Each fixates on four levels of proof that they are the ones who are right. And like a preschooler mesmerized with the games and videos on his parent’s phone at the restaurant, the husband or wife cannot avert their eyes from what they are confident is right. His blue perspective has to be the correct one. Her pink vantage point is definitely superior. They each have all the “proof” they need.

In parts 2 and 3, we will discuss each of these four levels of “proof” the husband and wife both feel they have, and why they do not take the necessary steps to get off the Crazy Cycle, even though they know it’s spinning faster and faster. “It’s not me, it’s my spouse!” they are convinced.

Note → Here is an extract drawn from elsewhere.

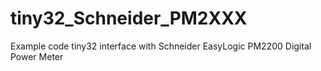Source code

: # tiny32_Schneider_PM2XXX
Example code tiny32 interface with Schneider EasyLogic PM2200 Digital Power Meter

And they have the proof to back it up.

But do they really?

Emerson Eggerichs, Ph.D.
Author, Speaker, Pastor

Questions to Consider

  1. Describe a time when, in conflict with your spouse, you believed you were right and your spouse was wrong. How did your viewpoint (whether you were correct in your assessment or not) affect your path off of the Crazy Cycle?  
  2. Have you ever felt justified in being unloving or disrespectful toward your spouse? What justifications did you give for yourself? Why did your unloving or disrespectful reaction actually make matters worse?
  3. Emerson said, “Pink does not naturally see what blue sees, so she judges things based on her pink standard of what is right. Blue does not naturally see what pink sees, so he judges based on his blue standard of what is wrong.” Do you agree or disagree? Explain your answer.
  4. Emerson makes the argument that, regardless of who initiated the Crazy Cycle, both spouses play a role in stopping it. When was a time when, though you were the one who initiated the Crazy Cycle, your spouse’s loving or respectful response helped you get off of the Crazy Cycle? Why did this help you get off of the cycle?